┌──
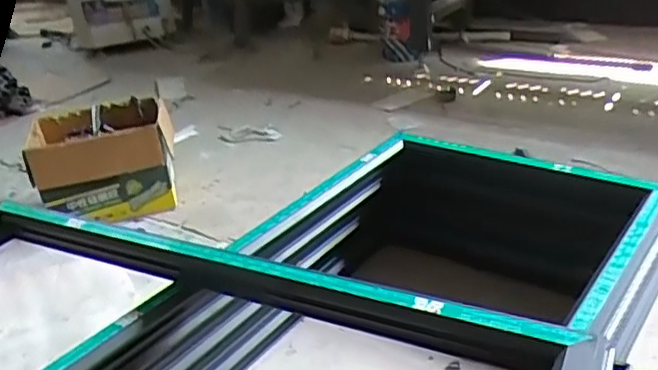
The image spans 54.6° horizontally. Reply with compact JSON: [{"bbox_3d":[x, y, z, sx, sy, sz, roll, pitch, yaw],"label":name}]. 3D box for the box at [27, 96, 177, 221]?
[{"bbox_3d":[-0.586,-0.053,1.691,0.358,0.252,0.238,-12,27,-12],"label":"box"}]

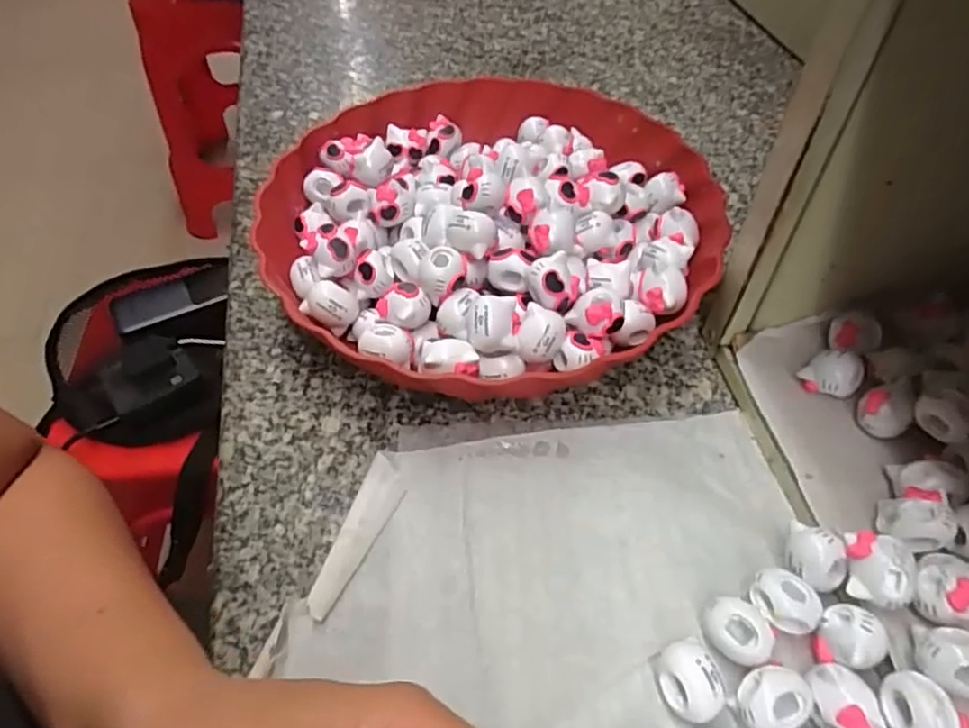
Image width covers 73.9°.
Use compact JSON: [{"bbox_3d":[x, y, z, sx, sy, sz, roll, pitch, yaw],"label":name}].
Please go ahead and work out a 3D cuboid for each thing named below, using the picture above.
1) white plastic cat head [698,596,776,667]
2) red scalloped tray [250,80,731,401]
[{"bbox_3d":[0.092,0.099,0.236,0.018,0.019,0.024,-24,54,-16],"label":"white plastic cat head"},{"bbox_3d":[0.004,-0.081,0.358,0.240,0.062,0.241,-36,58,-24],"label":"red scalloped tray"}]

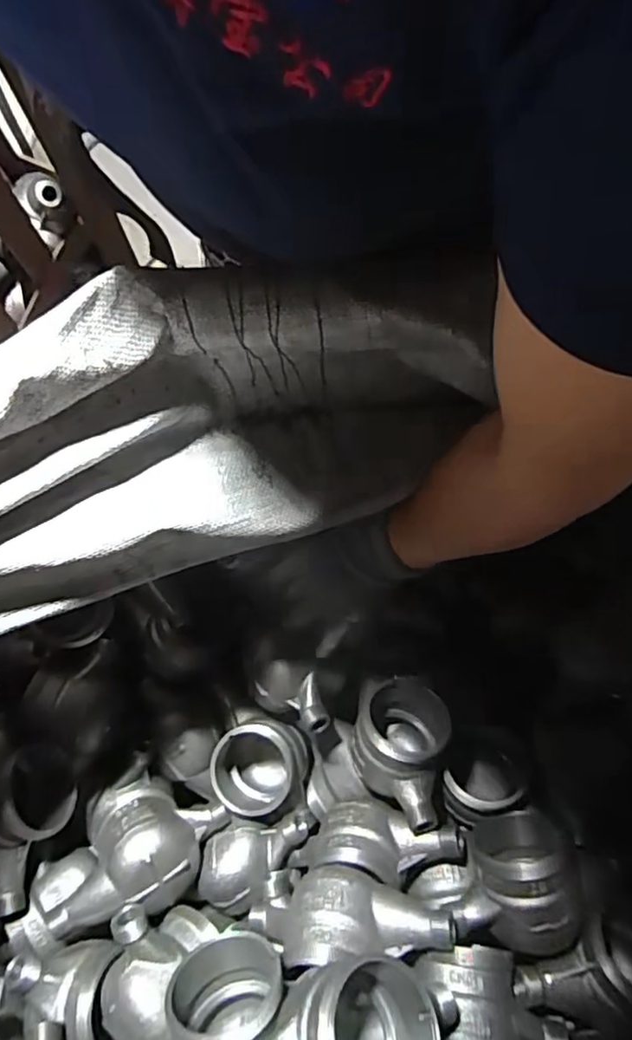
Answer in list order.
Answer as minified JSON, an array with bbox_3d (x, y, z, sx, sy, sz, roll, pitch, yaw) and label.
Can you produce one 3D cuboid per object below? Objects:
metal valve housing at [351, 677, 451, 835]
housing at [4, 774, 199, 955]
[{"bbox_3d":[0.077,0.212,0.592,0.083,0.086,0.117,16,80,3],"label":"metal valve housing"},{"bbox_3d":[-0.193,0.310,0.568,0.166,0.090,0.099,-18,80,-4],"label":"housing"}]

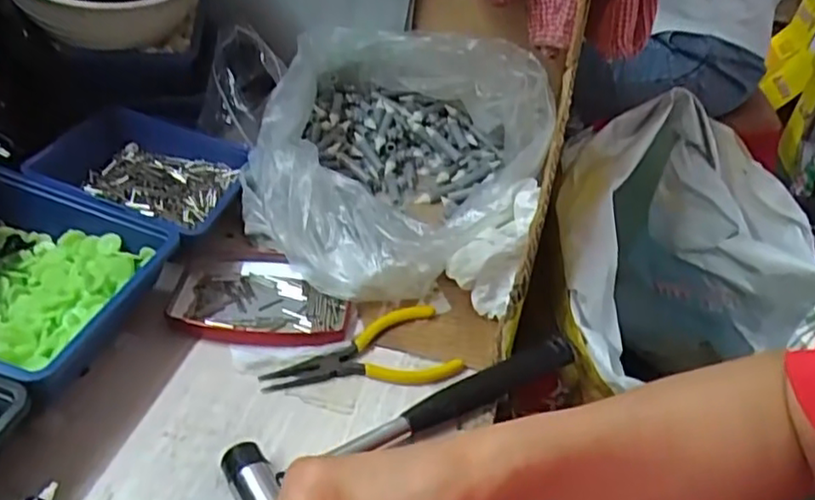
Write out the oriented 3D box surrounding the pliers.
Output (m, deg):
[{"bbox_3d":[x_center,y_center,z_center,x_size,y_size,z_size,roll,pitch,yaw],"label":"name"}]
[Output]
[{"bbox_3d":[-0.032,0.067,0.442,0.126,0.013,0.059,-4,38,-13],"label":"pliers"}]

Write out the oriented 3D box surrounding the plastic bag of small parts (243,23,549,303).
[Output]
[{"bbox_3d":[-0.016,-0.083,0.545,0.241,0.126,0.257,17,39,14],"label":"plastic bag of small parts"}]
└──
▸ **Instructions to follow**
Please reproduce the listing exactly, leaving out any pictures.

▸ **Answer to the exercise**
The image spans 54.6° horizontally. Reply with compact JSON: [{"bbox_3d":[x, y, z, sx, sy, sz, roll, pitch, yaw],"label":name}]. 3D box for the box at [27, 96, 177, 221]?
[{"bbox_3d":[-0.586,-0.053,1.691,0.358,0.252,0.238,-12,27,-12],"label":"box"}]

Image width covers 73.9°.
Use compact JSON: [{"bbox_3d":[x, y, z, sx, sy, sz, roll, pitch, yaw],"label":name}].
Please go ahead and work out a 3D cuboid for each thing named below, using the picture above.
1) white plastic cat head [698,596,776,667]
2) red scalloped tray [250,80,731,401]
[{"bbox_3d":[0.092,0.099,0.236,0.018,0.019,0.024,-24,54,-16],"label":"white plastic cat head"},{"bbox_3d":[0.004,-0.081,0.358,0.240,0.062,0.241,-36,58,-24],"label":"red scalloped tray"}]

Answer in list order.
Answer as minified JSON, an array with bbox_3d (x, y, z, sx, sy, sz, roll, pitch, yaw) and label.
Can you produce one 3D cuboid per object below? Objects:
metal valve housing at [351, 677, 451, 835]
housing at [4, 774, 199, 955]
[{"bbox_3d":[0.077,0.212,0.592,0.083,0.086,0.117,16,80,3],"label":"metal valve housing"},{"bbox_3d":[-0.193,0.310,0.568,0.166,0.090,0.099,-18,80,-4],"label":"housing"}]

Write out the oriented 3D box surrounding the pliers.
Output (m, deg):
[{"bbox_3d":[x_center,y_center,z_center,x_size,y_size,z_size,roll,pitch,yaw],"label":"name"}]
[Output]
[{"bbox_3d":[-0.032,0.067,0.442,0.126,0.013,0.059,-4,38,-13],"label":"pliers"}]

Write out the oriented 3D box surrounding the plastic bag of small parts (243,23,549,303).
[Output]
[{"bbox_3d":[-0.016,-0.083,0.545,0.241,0.126,0.257,17,39,14],"label":"plastic bag of small parts"}]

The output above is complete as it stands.